We sincerely thank you for your patience and understanding.

------
GottaLoveSpam
Same. Three emails. There is a disclaimer in the emails:

Note: This email was sent to you by Synchrony Bank, the issuer of your AMAZON
CREDITBUILDER Account. You may receive account servicing emails even if you
have requested not to receive marketing offers by email for your AMAZON
CREDITBUILDER Account. Synchrony Bank is located at 170 Election Road, Suite
125, Draper, Utah, 84020, USA.

This is an unmonitored email box. Please do not reply to this email.

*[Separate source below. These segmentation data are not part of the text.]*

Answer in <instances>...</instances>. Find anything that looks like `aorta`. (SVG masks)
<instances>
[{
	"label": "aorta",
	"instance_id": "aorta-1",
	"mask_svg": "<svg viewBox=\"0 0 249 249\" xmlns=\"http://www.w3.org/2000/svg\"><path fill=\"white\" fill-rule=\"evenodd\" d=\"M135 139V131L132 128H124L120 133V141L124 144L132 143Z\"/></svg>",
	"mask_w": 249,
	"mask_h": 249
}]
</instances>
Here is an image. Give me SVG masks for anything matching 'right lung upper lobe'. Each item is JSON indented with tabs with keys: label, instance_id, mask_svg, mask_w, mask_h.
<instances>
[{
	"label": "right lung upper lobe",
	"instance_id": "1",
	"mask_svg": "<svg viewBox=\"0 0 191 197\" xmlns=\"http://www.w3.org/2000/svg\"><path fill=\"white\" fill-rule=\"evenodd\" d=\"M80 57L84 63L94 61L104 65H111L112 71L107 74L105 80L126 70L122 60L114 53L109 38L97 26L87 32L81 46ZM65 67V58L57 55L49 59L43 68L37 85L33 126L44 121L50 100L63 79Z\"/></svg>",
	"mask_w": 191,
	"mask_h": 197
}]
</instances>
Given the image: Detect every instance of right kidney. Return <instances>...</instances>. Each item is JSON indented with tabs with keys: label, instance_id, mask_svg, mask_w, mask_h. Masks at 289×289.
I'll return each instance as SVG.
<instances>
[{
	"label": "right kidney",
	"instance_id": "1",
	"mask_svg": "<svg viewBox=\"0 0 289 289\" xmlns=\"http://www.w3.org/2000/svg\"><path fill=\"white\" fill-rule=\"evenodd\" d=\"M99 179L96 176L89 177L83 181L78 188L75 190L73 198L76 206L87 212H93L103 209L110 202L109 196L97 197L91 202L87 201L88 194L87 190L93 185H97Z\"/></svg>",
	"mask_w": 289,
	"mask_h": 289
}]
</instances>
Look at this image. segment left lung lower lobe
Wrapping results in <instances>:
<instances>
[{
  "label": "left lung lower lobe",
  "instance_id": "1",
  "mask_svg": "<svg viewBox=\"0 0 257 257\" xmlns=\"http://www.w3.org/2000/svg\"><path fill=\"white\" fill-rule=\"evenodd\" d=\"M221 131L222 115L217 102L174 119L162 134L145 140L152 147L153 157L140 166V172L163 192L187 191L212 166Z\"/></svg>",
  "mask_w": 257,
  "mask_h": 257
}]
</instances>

Head off identity theft before it happens. For more information about identity
theft, please visit the Federal Trade Commission's (FTC) consumer website at
www.ftc.gov/idtheft/.

------
cetkat
I just spoke to someone at Amazon, and Synchrony Bank has learned of this and
told Amazon about the issue. It is 100% fraud and both companies are working
on it. In the meantime, I'd manually go to the synchrony website (they manage
a large amount of store accounts like Victoria's Secret and New York &
Company.. I think also Old Navy) for any account access, login, payment. Don't
click any email links right now. They're likely trying to steal account info
during the black Friday rush.

------
Angel1611
I got the same exact email and was freaking out thinking that my sister had
probably tried to use my info to open acct or someone else cause I don't have
a acct at Synchrony Bank or with Amazon Credit builder so I'm relieved to see
that it's just another stupid email phishing scam. Glad I didn't call sister
and Accuse her before I saw your posts, lol. Thanks for the post

------
nebula18
Same here, this afternoon. All three emails. Tried accessing the synchrony
website. I can access some parts of the website but accounts refuse to load.
Called customer service, it just rings and rings. I'm sure my credit is not
compromised due to my credit been frozen to avoid such things. No way they
have that information for those curious if this spam got any further.

------
cetkat
I just got the same thing. Three emails so far: 1) A Trial Deposit Has Been
Successfully Made to Your [blank info] 2) A Trial Deposit Has Been
Successfully Made to Your AMAZON CREDITBUILDER 3) Action required on your
application

The third email was completely blank.

From is: Synchrony Bank • customer.service@mail.synchronybank.com

Reply To is: Synchrony Bank • donotreply@synchronyfinancial.com

------
SweetDreams2U
I just received 3 emails regarding a trial deposit and action required on my
application yet I haven't applied for anything. The emails are questionable
from the start as there is no information other than a note claiming it was
sent by Amazon CreditBuilder and Synchrony Bank and that it is an unmonitored
email so do not reply.

------
amylou89
Same here all 3. Business Insider has already posted an article about it, but
no new info yet. [https://www.businessinsider.com/email-citing-synchrony-
amazo...](https://www.businessinsider.com/email-citing-synchrony-amazon-
sparks-fraud-concerns-2019-11)

------
pk1425
I too received 3 emails. Exact same info, but also today received a letter in
the mail from synch saying I changed my address but came to my home address,
so I wonder if it is an inside job. Calling tomorrow to make sure. Closed now.

------
PinkFox3
I got them too. Plus a 3rd one that just says "Action Required On Your
Account." Tried calling & chatting w/ Synchrony customer service but the calls
just ring then end after 4 rings & chat service is down.

------
Ozmagoddess
I got three of them as well. Just today. Reporting them as spam.

------
PugMother
DITTO TO ALL! Thank goodness somebody posted this here!

------
moloeswick
received email: Trial Deposit Has Been Successfully Made to Your AMAZON
CREDITBUILDER